Put a dollar value on cyber risk to open communication with your CISO

By Jeff B. Copeland

“Partner with the cybersecurity team and let them know that models for accounting for cyber losses exist,” Safe Security President Nick Sanna urged the Association of Chartered Accountants on a recent ACCA podcast.

“If you can put a dollar sign on possible losses…the CISO can provide mitigation options and jointly your organization can decide how much risk is acceptable and how much investment [in security] is necessary or not.”

Nick Sanna addresses the 2024 FAIR Institute Europe Summit, Paris

Listen to the ACCA podcast featuring Nick Sanna:

FAIR Materiality Model

Nick, the founder of the FAIR Institute, introduced the ACCA audience to a new standard based on Factor Analysis of Information Risk (FAIR) and jointly created by the Institute and Safe Security: the FAIR Materiality Assessment Model (FAIR-MAM). “It provides a way to decompose cyber losses in categories that would make total sense to a CFO or a cyber insurance company.”

FAIR-MAM “breaks down cyber losses in 10 categories, such as information privacy, proprietary data loss, business interruption as well as reputational damage and fraud.

“Having a model like this is really important because oftentimes in the moment of an incident you do not know how to account for potential cyber losses.”

As an example, Nick cited the recent hack of UnitedHealthcare; the CEO reported to Congress that probable losses would be $1.6 billion. Using FAIR-CAM, the FAIR Institute took a comprehensive view of the risk factors and concluded that costs could likely double that figure when tallied up.
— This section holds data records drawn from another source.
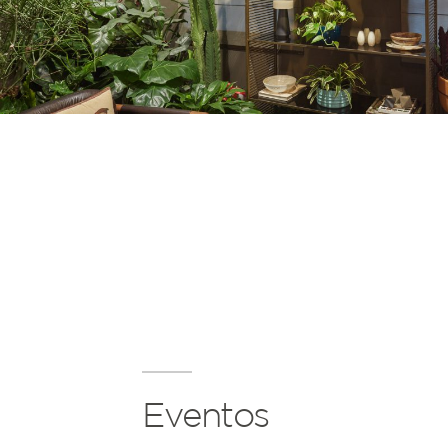
Eventos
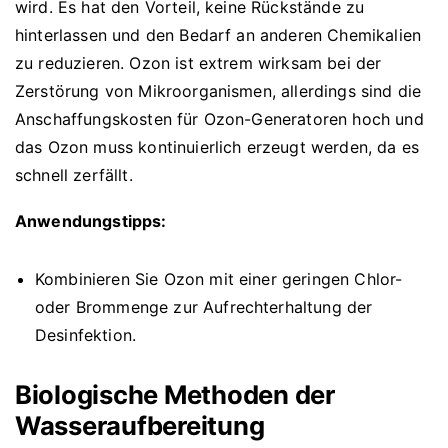
wird. Es hat den Vorteil, keine Rückstände zu
hinterlassen und den Bedarf an anderen Chemikalien
zu reduzieren. Ozon ist extrem wirksam bei der
Zerstörung von Mikroorganismen, allerdings sind die
Anschaffungskosten für Ozon-Generatoren hoch und
das Ozon muss kontinuierlich erzeugt werden, da es
schnell zerfällt.
Anwendungstipps:
Kombinieren Sie Ozon mit einer geringen Chlor-
oder Brommenge zur Aufrechterhaltung der
Desinfektion.
Biologische Methoden der
Wasseraufbereitung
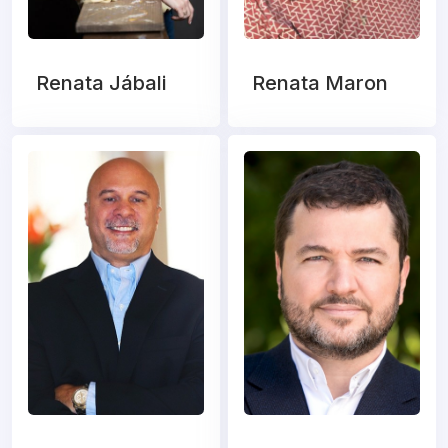
Renata Jábali
Renata Maron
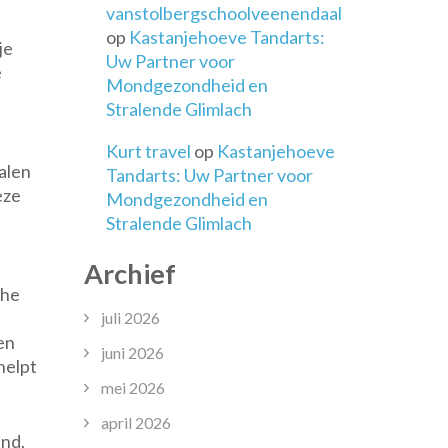
vanstolbergschoolveenendaal
op
Kastanjehoeve Tandarts:
je
Uw Partner voor
e
Mondgezondheid en
Stralende Glimlach
Kurt travel
op
Kastanjehoeve
alen
Tandarts: Uw Partner voor
eze
Mondgezondheid en
Stralende Glimlach
Archief
che
juli 2026
en
juni 2026
helpt
mei 2026
april 2026
and.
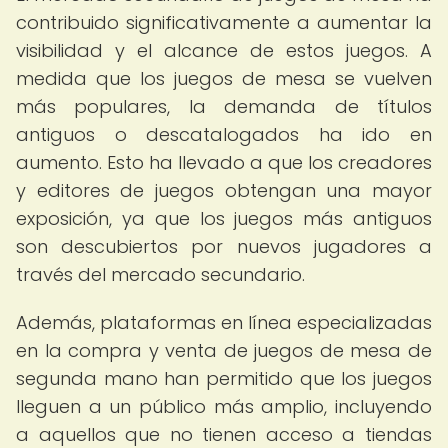
contribuido significativamente a aumentar la
visibilidad y el alcance de estos juegos. A
medida que los juegos de mesa se vuelven
más populares, la demanda de títulos
antiguos o descatalogados ha ido en
aumento. Esto ha llevado a que los creadores
y editores de juegos obtengan una mayor
exposición, ya que los juegos más antiguos
son descubiertos por nuevos jugadores a
través del mercado secundario.
Además, plataformas en línea especializadas
en la compra y venta de juegos de mesa de
segunda mano han permitido que los juegos
lleguen a un público más amplio, incluyendo
a aquellos que no tienen acceso a tiendas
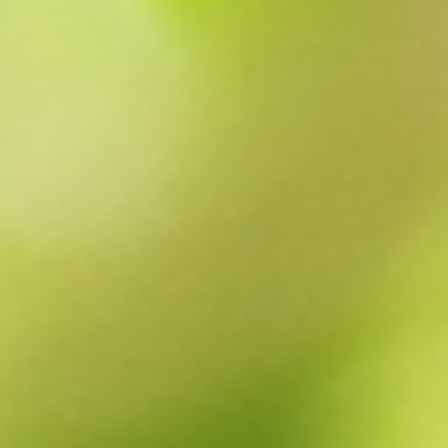
す。
「寄附枠をあと少しだけ使いたい」そんな時にも寄り
添ってくれる内容。
寒さが深まる季節の一杯として、ぜひ年末の寄附候補
に加えてみてください。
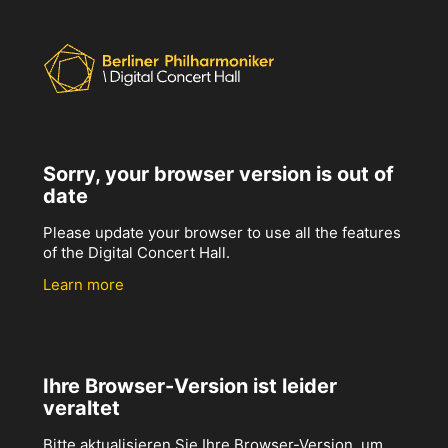
Sorry, your browser version is out of
date
Please update your browser to use all the features
of the Digital Concert Hall.
Learn more
Ihre Browser-Version ist leider
veraltet
Bitte aktualisieren Sie Ihre Browser-Version, um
The website How Material Is That Hack? displays FAIR-MAM analyses for losses of cyber attacks in the news. Safe Security offers the first commercial implementation of FAIR-MAM, especially tuned to organizations looking to estimate material risk for financial reporting.

FAIR Risk Quantification and the Healthcare Industry

Asked about the status of risk management in healthcare, Nick commented “Oftentimes these organizations are run by people with a medical or business background and don’t have an IT background. Being able to translate the impact of cyber risk in business terms in financial terms, allows them to be part of the decision making.

“The situation in healthcare is exacerbated because a lot of organizations outsource their IT processes to third parties. They are also heavy users of third-party applications, and they have no idea of how much risk exposure they have from those third parties.” Nick cautioned that healthcare risk managers should look at their attack surface with a unified view of both first- and third-party risk, otherwise “they are going to be completely reactive to incidents as they happen…

“To proactively look those incidents in the eye and decide how much you want to mitigate or invest is not possible without a financial model like FAIR, which is currently the only standard quantification model out there.”

Artificial Intelligence and Cyber Risk Management

Asked to comment on the effect of AI on cyber risk management, Nick responded “at Safe Security we apply the FAIR standard, and we are heavy users of AI because most of our customers make heavy use of questionnaires to understand the [security] state of affairs in third parties. And that’s a very manual process – they have been spending more time managing the process than fixing security.”

Nick explained that Safe Security is using AI to interpret questionnaire responses to support automated risk analysis with FAIR. Safe also uses AI to interpret reporting on feeds from security controls. “So, AI also helps provide recommendations on what to [security gaps] to fix and what controls are most effective in reducing the probability or impact of a cyber event. That replaces work by human beings that would take many hours, days and months.”